Department of Electronic and Electrical Engineering, Ewha Womans University, Seoul 03760, Korea.
Department of Electronic and Electrical Engineering, Ewha Womans University, Seoul 03760, Korea.
Ultrasonics. 2023 Sep;134:107096. doi: 10.1016/j.ultras.2023.107096. Epub 2023 Jun 29.
B-mode images undergo degradation in the boundary region because of the limited number of elements in the ultrasound probe. Herein, a deep learning-based extended aperture image reconstruction method is proposed to reconstruct a B-mode image with an enhanced boundary region. The proposed network can reconstruct an image using pre-beamformed raw data received from the half-aperture of the probe. To generate a high-quality training target without degradation in the boundary region, the target data were acquired using the full-aperture. Training data were acquired from an experimental study using a tissue-mimicking phantom, vascular phantom, and simulation of random point scatterers. Compared with plane-wave images from delay and sum beamforming, the proposed extended aperture image reconstruction method achieves improvement at the boundary region in terms of the multi-scale structure of similarity and peak signal-to-noise ratio by 8% and 4.10 dB in resolution evaluation phantom, 7% and 3.15 dB in contrast speckle phantom, and 5% and 3 dB in in vivo study of carotid artery imaging. The findings in this study prove the feasibility of a deep learning-based extended aperture image reconstruction method for boundary region improvement.

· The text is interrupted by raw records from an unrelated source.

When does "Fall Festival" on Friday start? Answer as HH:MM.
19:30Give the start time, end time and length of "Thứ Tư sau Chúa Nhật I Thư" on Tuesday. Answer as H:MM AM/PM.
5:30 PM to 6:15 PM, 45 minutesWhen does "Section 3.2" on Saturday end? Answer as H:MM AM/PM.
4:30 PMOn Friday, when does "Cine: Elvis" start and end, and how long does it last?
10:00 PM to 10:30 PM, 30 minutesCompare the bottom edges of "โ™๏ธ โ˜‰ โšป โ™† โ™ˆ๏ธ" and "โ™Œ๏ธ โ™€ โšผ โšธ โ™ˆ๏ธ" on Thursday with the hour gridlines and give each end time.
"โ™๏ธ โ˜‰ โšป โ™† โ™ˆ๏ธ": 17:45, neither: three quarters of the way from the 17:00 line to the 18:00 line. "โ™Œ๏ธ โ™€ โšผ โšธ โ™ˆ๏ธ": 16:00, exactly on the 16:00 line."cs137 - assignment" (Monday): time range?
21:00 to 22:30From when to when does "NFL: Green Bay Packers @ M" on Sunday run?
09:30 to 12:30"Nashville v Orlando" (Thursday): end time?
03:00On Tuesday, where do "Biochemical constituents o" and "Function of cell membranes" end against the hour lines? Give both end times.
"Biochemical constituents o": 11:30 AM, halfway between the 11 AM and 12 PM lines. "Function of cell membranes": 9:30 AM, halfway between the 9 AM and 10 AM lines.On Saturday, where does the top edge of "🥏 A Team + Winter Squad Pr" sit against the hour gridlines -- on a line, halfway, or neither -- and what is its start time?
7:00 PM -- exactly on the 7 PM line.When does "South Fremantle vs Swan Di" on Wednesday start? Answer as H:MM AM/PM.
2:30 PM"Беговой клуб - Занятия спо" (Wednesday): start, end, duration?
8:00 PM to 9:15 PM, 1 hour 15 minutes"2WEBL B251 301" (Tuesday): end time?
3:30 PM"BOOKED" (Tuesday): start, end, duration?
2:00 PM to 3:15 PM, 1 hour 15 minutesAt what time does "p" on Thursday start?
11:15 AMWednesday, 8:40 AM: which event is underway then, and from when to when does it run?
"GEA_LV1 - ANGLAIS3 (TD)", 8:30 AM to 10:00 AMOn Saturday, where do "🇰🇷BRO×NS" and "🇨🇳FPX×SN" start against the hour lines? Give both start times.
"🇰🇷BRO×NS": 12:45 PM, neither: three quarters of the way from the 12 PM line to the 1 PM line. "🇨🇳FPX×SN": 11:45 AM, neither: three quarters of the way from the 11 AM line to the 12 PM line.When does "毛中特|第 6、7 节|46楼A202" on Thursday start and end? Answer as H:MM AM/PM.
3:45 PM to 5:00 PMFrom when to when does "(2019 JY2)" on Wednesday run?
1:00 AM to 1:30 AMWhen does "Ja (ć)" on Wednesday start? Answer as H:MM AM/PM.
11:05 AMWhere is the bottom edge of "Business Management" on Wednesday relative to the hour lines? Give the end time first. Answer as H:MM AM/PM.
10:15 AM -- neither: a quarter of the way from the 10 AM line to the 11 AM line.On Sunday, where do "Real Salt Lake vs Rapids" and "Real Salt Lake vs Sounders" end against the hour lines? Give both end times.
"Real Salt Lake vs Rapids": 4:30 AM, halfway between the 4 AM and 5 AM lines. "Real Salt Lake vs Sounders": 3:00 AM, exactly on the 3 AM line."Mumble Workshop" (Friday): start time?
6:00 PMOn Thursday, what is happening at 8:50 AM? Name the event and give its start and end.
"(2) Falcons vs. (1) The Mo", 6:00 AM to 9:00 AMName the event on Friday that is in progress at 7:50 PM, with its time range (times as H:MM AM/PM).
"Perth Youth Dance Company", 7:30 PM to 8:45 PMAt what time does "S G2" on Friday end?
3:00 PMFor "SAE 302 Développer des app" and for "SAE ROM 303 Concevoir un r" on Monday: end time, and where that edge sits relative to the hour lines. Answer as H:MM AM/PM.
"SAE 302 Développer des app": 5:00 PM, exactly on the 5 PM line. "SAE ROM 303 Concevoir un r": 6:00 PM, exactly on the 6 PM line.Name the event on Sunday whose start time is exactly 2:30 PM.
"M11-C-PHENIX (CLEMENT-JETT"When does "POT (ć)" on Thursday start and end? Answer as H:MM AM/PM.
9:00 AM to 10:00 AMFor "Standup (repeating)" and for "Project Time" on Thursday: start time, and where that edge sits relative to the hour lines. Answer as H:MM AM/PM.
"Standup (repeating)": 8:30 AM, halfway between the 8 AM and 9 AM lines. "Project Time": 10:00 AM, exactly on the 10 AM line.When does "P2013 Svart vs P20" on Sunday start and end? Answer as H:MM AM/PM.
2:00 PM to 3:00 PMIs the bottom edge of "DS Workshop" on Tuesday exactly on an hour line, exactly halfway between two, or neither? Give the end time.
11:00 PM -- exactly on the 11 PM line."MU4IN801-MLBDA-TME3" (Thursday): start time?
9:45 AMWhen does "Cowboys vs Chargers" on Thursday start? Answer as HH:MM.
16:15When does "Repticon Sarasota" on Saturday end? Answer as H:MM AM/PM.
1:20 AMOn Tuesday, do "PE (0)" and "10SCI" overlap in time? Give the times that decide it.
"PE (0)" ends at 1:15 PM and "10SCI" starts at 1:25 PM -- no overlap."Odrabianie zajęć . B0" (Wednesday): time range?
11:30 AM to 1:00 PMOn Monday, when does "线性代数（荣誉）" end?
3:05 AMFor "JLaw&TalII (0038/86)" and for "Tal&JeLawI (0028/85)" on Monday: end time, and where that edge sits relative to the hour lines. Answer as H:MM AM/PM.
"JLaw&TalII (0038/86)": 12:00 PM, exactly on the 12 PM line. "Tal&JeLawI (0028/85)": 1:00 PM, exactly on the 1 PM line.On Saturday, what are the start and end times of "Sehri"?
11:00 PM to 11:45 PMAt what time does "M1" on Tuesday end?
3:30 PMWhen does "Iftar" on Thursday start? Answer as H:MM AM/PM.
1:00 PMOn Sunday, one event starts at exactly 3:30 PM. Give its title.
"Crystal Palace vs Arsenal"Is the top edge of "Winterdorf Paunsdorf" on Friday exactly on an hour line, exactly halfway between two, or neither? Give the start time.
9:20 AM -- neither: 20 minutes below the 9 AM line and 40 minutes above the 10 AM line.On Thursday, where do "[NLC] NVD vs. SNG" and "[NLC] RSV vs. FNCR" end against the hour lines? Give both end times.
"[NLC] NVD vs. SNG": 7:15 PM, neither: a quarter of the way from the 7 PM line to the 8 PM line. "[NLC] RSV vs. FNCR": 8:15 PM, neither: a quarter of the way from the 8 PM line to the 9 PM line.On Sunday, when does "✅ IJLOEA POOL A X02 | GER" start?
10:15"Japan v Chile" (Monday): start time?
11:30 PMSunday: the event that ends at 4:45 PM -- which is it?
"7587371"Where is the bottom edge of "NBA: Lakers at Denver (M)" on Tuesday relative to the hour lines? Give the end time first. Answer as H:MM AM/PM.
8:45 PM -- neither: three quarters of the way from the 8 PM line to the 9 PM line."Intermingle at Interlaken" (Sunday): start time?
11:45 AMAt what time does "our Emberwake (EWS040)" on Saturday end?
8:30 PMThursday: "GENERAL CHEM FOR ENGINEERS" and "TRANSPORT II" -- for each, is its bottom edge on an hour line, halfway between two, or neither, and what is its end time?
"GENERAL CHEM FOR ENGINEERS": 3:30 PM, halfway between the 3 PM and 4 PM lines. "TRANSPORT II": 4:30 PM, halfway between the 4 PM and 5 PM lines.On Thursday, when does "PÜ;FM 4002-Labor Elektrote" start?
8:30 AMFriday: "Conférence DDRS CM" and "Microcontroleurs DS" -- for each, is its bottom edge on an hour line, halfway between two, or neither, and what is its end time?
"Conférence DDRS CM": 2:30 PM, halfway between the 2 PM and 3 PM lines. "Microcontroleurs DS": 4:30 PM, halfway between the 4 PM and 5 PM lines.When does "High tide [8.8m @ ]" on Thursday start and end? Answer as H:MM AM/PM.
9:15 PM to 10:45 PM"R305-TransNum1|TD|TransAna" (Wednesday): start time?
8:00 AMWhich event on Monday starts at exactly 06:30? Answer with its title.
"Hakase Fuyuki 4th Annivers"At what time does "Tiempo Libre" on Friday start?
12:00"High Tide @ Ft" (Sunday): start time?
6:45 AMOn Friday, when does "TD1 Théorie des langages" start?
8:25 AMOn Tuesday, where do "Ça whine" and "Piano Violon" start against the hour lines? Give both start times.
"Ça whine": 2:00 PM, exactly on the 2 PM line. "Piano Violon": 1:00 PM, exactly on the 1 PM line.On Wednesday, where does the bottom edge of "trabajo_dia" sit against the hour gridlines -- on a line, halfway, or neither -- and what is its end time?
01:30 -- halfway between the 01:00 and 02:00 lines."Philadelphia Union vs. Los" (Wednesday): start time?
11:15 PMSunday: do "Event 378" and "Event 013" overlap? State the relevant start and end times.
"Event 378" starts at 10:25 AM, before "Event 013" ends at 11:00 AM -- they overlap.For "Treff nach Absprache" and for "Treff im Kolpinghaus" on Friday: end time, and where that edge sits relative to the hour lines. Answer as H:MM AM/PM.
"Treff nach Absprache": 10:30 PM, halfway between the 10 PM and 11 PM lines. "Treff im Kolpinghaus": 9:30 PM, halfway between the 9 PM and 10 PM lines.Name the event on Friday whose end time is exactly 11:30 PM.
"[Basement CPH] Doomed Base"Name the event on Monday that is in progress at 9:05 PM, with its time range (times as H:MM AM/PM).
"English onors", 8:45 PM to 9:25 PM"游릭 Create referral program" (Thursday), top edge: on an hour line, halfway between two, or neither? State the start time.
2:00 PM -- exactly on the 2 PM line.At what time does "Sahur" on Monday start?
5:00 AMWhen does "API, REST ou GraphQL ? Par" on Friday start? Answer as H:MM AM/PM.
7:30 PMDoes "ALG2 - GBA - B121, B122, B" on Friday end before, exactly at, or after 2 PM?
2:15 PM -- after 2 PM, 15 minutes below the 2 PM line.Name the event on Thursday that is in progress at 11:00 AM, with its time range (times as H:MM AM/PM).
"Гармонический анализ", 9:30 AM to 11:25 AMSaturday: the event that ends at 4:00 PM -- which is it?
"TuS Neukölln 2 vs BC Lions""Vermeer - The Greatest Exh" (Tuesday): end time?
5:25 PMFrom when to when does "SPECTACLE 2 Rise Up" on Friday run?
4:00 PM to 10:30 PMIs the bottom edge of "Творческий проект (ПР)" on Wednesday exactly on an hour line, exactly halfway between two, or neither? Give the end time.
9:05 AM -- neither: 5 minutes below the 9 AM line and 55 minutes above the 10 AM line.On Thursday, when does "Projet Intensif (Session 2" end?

B 模式图像在边界区域会发生退化,因为超声探头中的元素数量有限。在此,提出了一种基于深度学习的扩展孔径图像重建方法,以重建具有增强边界区域的 B 模式图像。所提出的网络可以使用从探头半孔径接收的预波束形成原始数据来重建图像。为了在边界区域没有退化的情况下生成高质量的训练目标,使用全孔径采集目标数据。使用组织模拟体模、血管体模和随机点散射体模拟进行了实验研究以获取训练数据。与延迟求和波束形成的平面波图像相比,所提出的扩展孔径图像重建方法在分辨率评估体模中的多尺度结构相似性和峰值信噪比方面在边界区域分别提高了 8%和 4.10dB,在对比散斑体模中分别提高了 7%和 3.15dB,在颈动脉成像的体内研究中分别提高了 5%和 3dB。本研究的结果证明了基于深度学习的扩展孔径图像重建方法在改善边界区域方面的可行性。